= Electron-cloud effect =

The electron-cloud effect is a phenomenon that occurs in particle accelerators and reduces the quality of the particle beam.

== Explanation ==

Electron clouds are created when accelerated charged particles disturb stray electrons already floating in the tube, and bounce or slingshot the electrons into the wall. These stray electrons can be photo-electrons from synchrotron radiation or electrons from ionized gas molecules. When an electron hits the wall, the wall emits more electrons due to secondary emission. These electrons in turn hit another wall, releasing more and more electrons into the accelerator chamber.

== Exacerbating factors ==

This effect is especially a problem in positron accelerations, where electrons are attracted and slingshot into the walls at variable incident angles. Negatively charged electrons liberated from the accelerator walls are attracted to the positively charged beam, and form a "cloud" around it.

The effect is most pronounced for electrons with around 300eV of kinetic energy - with a steep drop-off of the effect at less than that energy, and a gradual drop-off at higher energies, which occurs because electrons "bury" themselves deep inside the walls of the accelerator tube, making it difficult for secondary electrons to escape into the tube.

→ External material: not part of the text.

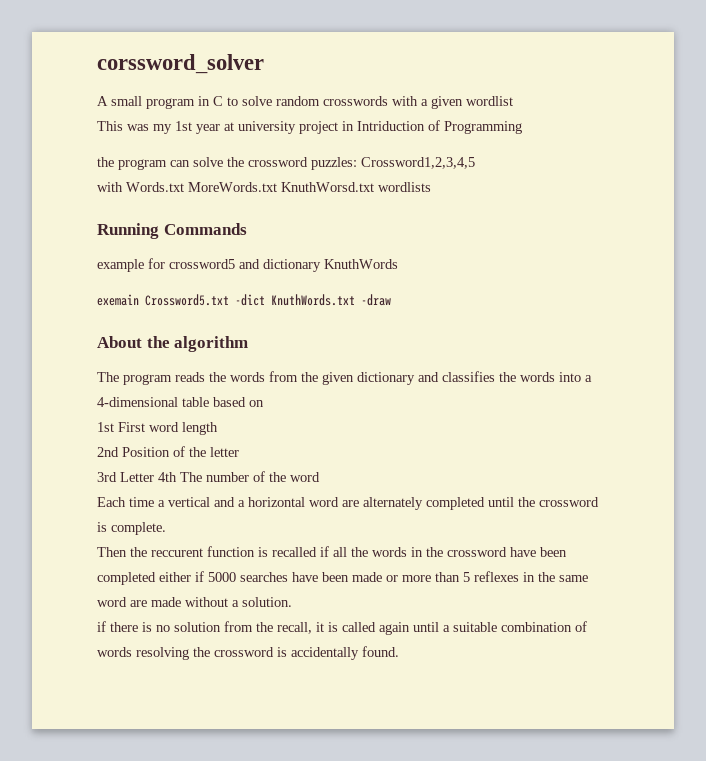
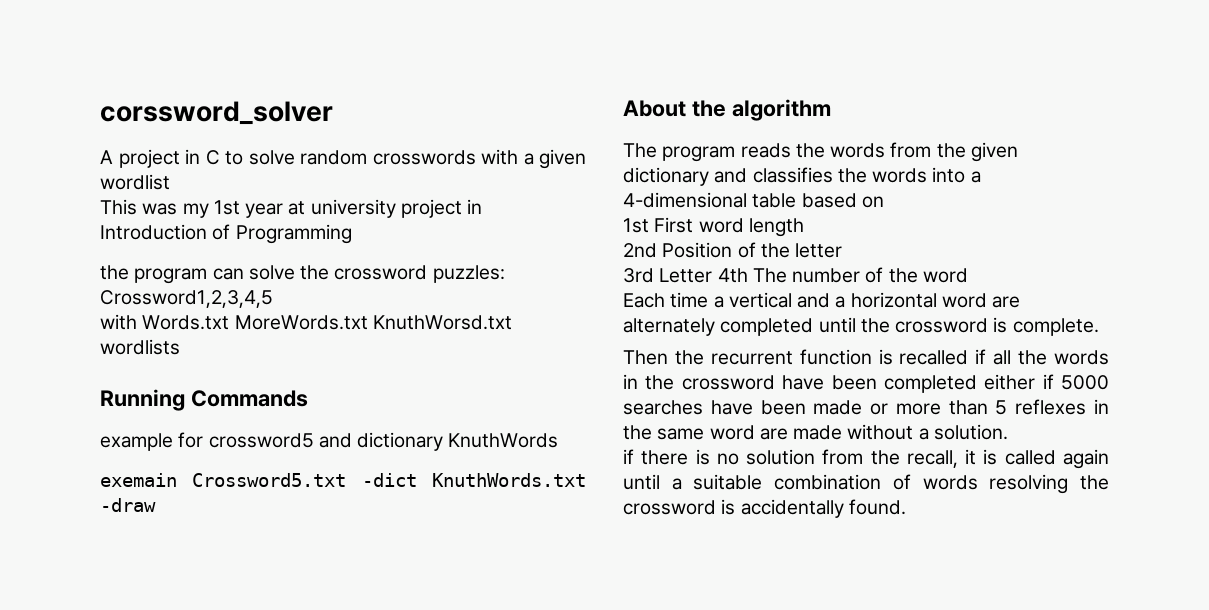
[111,96,195,109] small program -> [118,149,180,168] project
[357,121,425,131] Intriduction -> [100,224,207,240] Introduction
[151,548,203,557] reccurent -> [710,351,793,365] recurrent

The effect is also more pronounced for higher incidence angles (angles farther from the normal).

Electron cloud growth can be a grave limitation in bunch currents and total beam currents if multipacting occurs. Multipacting can occur when the electron cloud dynamics can achieve a resonance with the bunch spacing of the accelerator beam. This can cause instabilities along a bunch train and even instabilities within a single bunch, which are known as head-tail instabilities.

== Proposed remedies ==

A few remedies have been proposed to deal with this, such as putting ridges in the accelerator tube, adding antechambers to the tube, coating the tube to reduce the yield of electrons from the surface, or creating an electric field to pull in stray electrons. At the PEP-II accelerator at SLAC National Accelerator Laboratory, the vacuum pipe which contains the positron ring has a wire coiled around its entire length. Running a current through this wire creates a solenoidal magnetic field which tends to contain the electrons liberated from the beam pipe walls.

The Large Hadron Collider is very prone to multipacting due to the tight spacing (25 ns) of its proton bunches. During Run 1 (2010–2013) science operation mainly used beams with 50 ns spacing, while 25 ns beams were only employed for short tests in 2011 and 2012. In addition to using a ribbed beam screen designed to minimize secondary electron emission, the effect can also be reduced by in-situ electron bombardment. This is done in the LHC by circulating a special non-science "scrubbing" beam that is specifically designed to generate as many electrons as possible within the constraints of heat dissipation and beam stability. This technique was tested during Run 1, and will be used to allow operation at 25 ns bunch spacing during Run 2 (2015–2018).

== Measurement techniques ==

There are many different ways of measuring the electron cloud in a vacuum chamber. Each one gives insight into a different aspect of the electron cloud.

Retarding field analyzers are local grids in the chamber wall that allow some of the cloud to escape. These electrons can be filtered by an electric field and the resultant energy spectrum can be measured. Retarding field analyzers can be installed in drift regions, dipoles, quadrupoles, and wiggler magnets. A limitation is that retarding field analyzers measure only local cloud, and because they measure current, there is inherently some time averaging involved. The RFA can also interact with the measurement it is taking through secondary electrons from the retarding grid being expelled from the RA and being kicked back into the device by the beam.

Witness bunch studies measure the tune shift along successive bunches in a train and in a witness bunch that is placed at varying locations behind the train. Since tune shift is related to the ring-averaged central cloud density if the tune shift is known the central cloud density can be calculated. An advantage of witness bunch studies is the tune shifts can be measured bunch by bunch and so the time evolution of the cloud can be measured.

The vacuum chamber in an accelerator can be used as a waveguide for radio-frequency transmission. Transverse-electric waves can be propagated in the chamber. The electron cloud acts as a plasma and causes a density dependent phase shift in the RF. The phase shift can be measured as frequency sidebands which can then be converted back into a plasma density.